“Now, I am human,” said Komezusense Samuel, a thirty-seven
year old released prisoner from southwestern Rwanda who had attended
a Healing and Rebuilding Our Communities (HROC) workshop last summer.
We had been traveling around Rwanda for two weeks and were just finishing
up our interviews, when Samuel’s statement filled the room with
a tender stillness. The simple phrase struck a cord, articulating the
complex feelings of many people that we had talked to in our assessment
of the impact of HROC. It simultaneously alluded to a newfound ability
to feel all that had been made numb and forcibly forgotten in the past
thirteen years and also to a basic kinship between all human beings
which had been long abandoned in Rwanda, since the genocide. Samuel
sat before us that day a different man, and he was not alone. As we
interviewed more and more people, it became clear that HROC had had
a transforming influence on the lives of all of its participants; influence
which precipitated inner changes and defied quantification. Thus the
results we present here are not displayed with charts or graphs, but
lie in the voices of those touched by HROC. They point to an undeniable
spirit that is steadily building throughout the country and bringing
with it a new Rwanda.
With funding from
the United States Institute of Peace, the Thomas H and Mary Williams
Shoemaker Fund, Philadelphia Yearly Meeting’s
Bequest Funds, the American Friends Service Committee, and individual
donors plus support from the African Great Lakes Initiative’s
general funds, the Friends Peace House of Rwanda has held 75 Healing
and Rebuilding Our Communities (HROC) workshops throughout Rwanda since
2003. To evaluate the impact of these workshops, we have interviewed
25 past participants, facilitators, friends of participants, and community
members to see how HROC has touched people’s lives and how it
can be improved upon in the future. The feedback has been overwhelmingly
positive. Those who were interviewed described significant changes
in their lives since attending the workshop as well as the lives of
those around them. From a decrease in trauma symptoms to a newfound
desire to seek and grant forgiveness, participant after participant
recounted personal transformations precipitated by HROC.
interview process, there were five main themes that emerged. The
first relates to culture. Although the program was developed
in the Great Lakes region, some of the teachings are derived from Western
psychology, and we wanted to assess how the culture of HROC and Rwandan
culture interacted in the workshops. What we found was that HROC both
complimented the national culture and simultaneously encouraged it
to embrace reconciliation. By gathering people to discuss their problems,
incorporating song and dance into the lessons, and having a shared
meal everyday, interviewees felt that HROC faithfully reflected their
culture. They further commented that the workshops represented their
hopes for the future. In the words of Mukagakwandi Amina, a released
prisoner from Kibuye, “Workshops were better than Rwandan culture”;
comprised of values such as mutual respect, peace, and unity, they
signified what many hoped Rwanda could one day become.
The second theme concerns the trauma-healing aspect of the program.
For most participants, the workshop was the first time they had heard
or understood the word trauma. Being able to identify and put a name
to the physical symptoms of trauma that they had been experiencing
since the genocide validated many unacknowledged feelings. Furthermore,
it helped to bridge the divide between survivors and released prisoners
by enabling them to see one another in a different light. Instead of
hatred, there was a new sense of commonality and mutual understanding,
which then led to the third theme of rebuilding relationships. Using
the images of the Tree of Mistrust and the Tree of Trust, participants
examined the processes of destroying and rebuilding trust and said
they found a renewed hope.
This increased awareness about trauma and trust gave way to the fourth
theme: forgiveness. Although forgiveness is not one of the main goals
of HROC, it was nonetheless a welcomed by-product of the workshops.
Interviews revealed that participants, who had vowed never to forgive,
now felt empowered to release their lingering anger and reconcile with
people who had killed their loved ones.
The last theme concerns the long-term effects of the HROC workshops.
In addition to the great individual transformations we saw during the
interviews, we also found that HROC had effected entire communities.

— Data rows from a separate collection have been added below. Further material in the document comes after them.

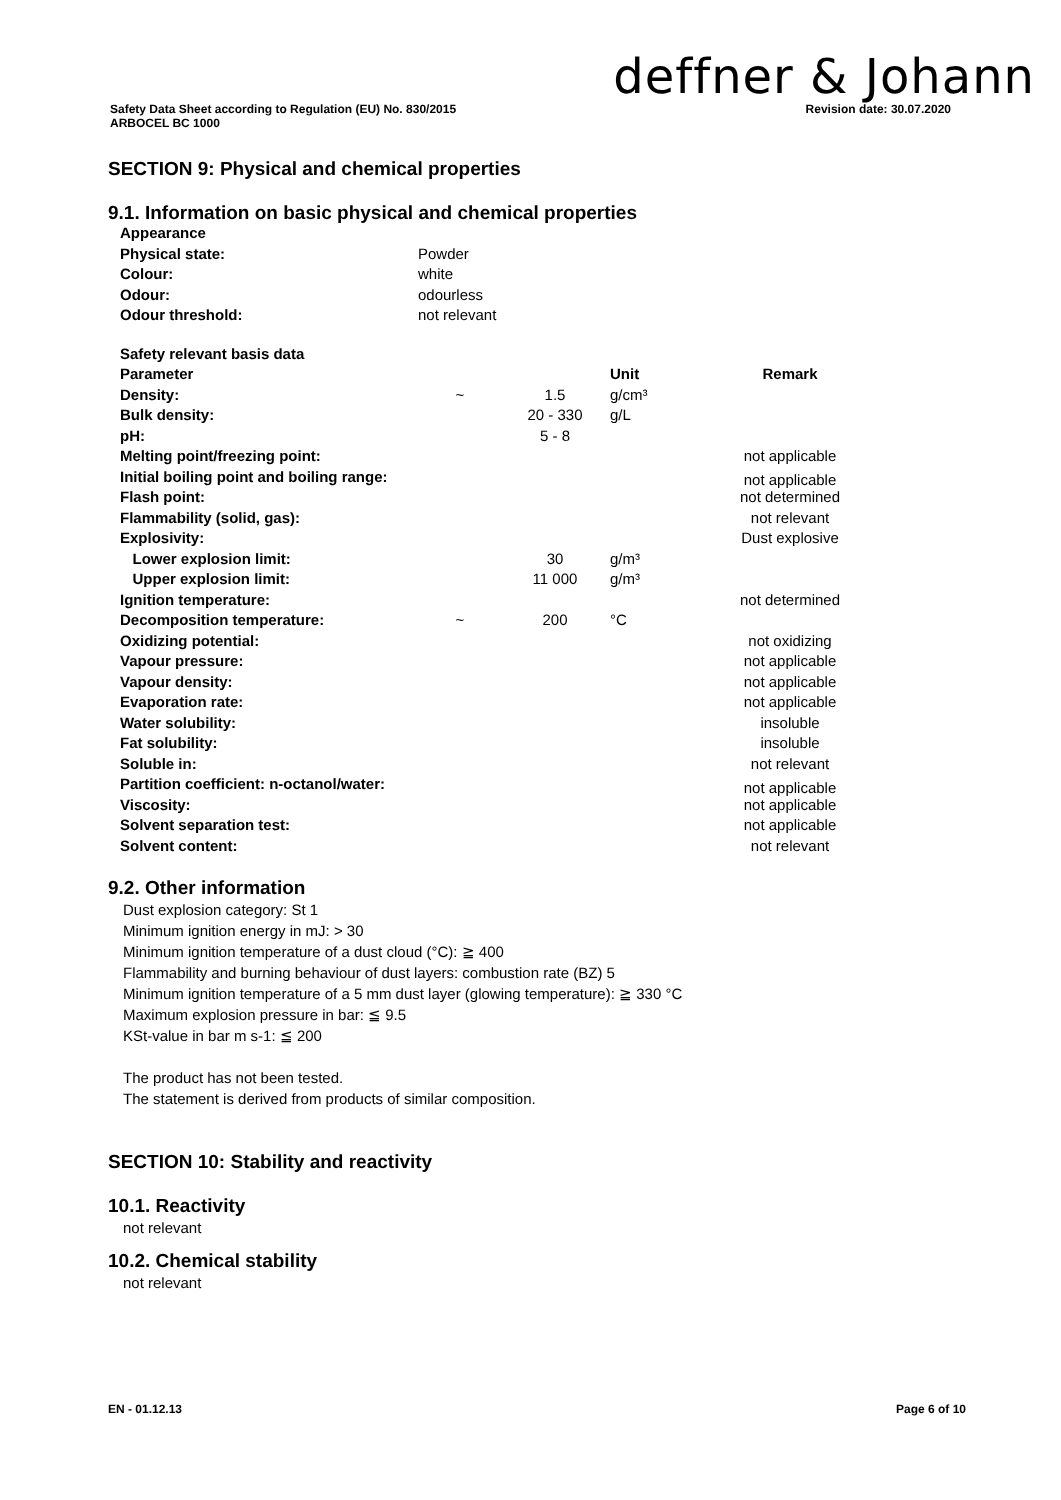deffner & Johann
Safety Data Sheet according to Regulation (EU) No. 830/2015
ARBOCEL BC 1000
Revision date: 30.07.2020
SECTION 9: Physical and chemical properties
9.1. Information on basic physical and chemical properties
| Appearance | |
| Physical state: | Powder |
| Colour: | white |
| Odour: | odourless |
| Odour threshold: | not relevant |
| Safety relevant basis data | | | | |
| Parameter | | | Unit | Remark |
| Density: | ~ | 1.5 | g/cm³ | |
| Bulk density: | | 20 - 330 | g/L | |
| pH: | | 5 - 8 | | |
| Melting point/freezing point: | | | | not applicable |
| Initial boiling point and boiling range: | | | | not applicable |
| Flash point: | | | | not determined |
| Flammability (solid, gas): | | | | not relevant |
| Explosivity: | | | | Dust explosive |
| Lower explosion limit: | | 30 | g/m³ | |
| Upper explosion limit: | | 11 000 | g/m³ | |
| Ignition temperature: | | | | not determined |
| Decomposition temperature: | ~ | 200 | °C | |
| Oxidizing potential: | | | | not oxidizing |
| Vapour pressure: | | | | not applicable |
| Vapour density: | | | | not applicable |
| Evaporation rate: | | | | not applicable |
| Water solubility: | | | | insoluble |
| Fat solubility: | | | | insoluble |
| Soluble in: | | | | not relevant |
| Partition coefficient: n-octanol/water: | | | | not applicable |
| Viscosity: | | | | not applicable |
| Solvent separation test: | | | | not applicable |
| Solvent content: | | | | not relevant |
9.2. Other information
Dust explosion category: St 1
Minimum ignition energy in mJ: > 30
Minimum ignition temperature of a dust cloud (°C): ≧ 400
Flammability and burning behaviour of dust layers: combustion rate (BZ) 5
Minimum ignition temperature of a 5 mm dust layer (glowing temperature): ≧ 330 °C
Maximum explosion pressure in bar: ≦ 9.5
KSt-value in bar m s-1: ≦ 200
The product has not been tested.
The statement is derived from products of similar composition.
SECTION 10: Stability and reactivity
10.1. Reactivity
not relevant
10.2. Chemical stability
not relevant
EN - 01.12.13 Page 6 of 10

From counseling others, to educating friends and family about trauma,
to resolving neighborhood conflicts, to forming associations, HROC
participants took what they learned and brought it into their communities.
In the end, participants
recommended more workshops and further support for participants following
the three day trainings. “I wish everyone
could attend,” said Komezusense Samuel, a released prisoner. “Do
more workshops,” echoed Mukayiranga Béatrice, a genocide
survivor. Throughout the two weeks of interviews, these sentences were
the foremost recommendations we heard from people. The praise for HROC
was overwhelming and so was the demand for more - more workshops, more
participants, more days, more facilitators, more help! Some interviewees
suggested targeting specific groups of Rwandans to more efficiently
spread the message; some stressed follow-up visits from facilitators;
still others suggested a certificate program. The point was abundantly
clear; we could not stop here or be satisfied with what had already
been accomplished. No, we needed to push beyond the praise and go deeper,
improve our methods, and take the program farther.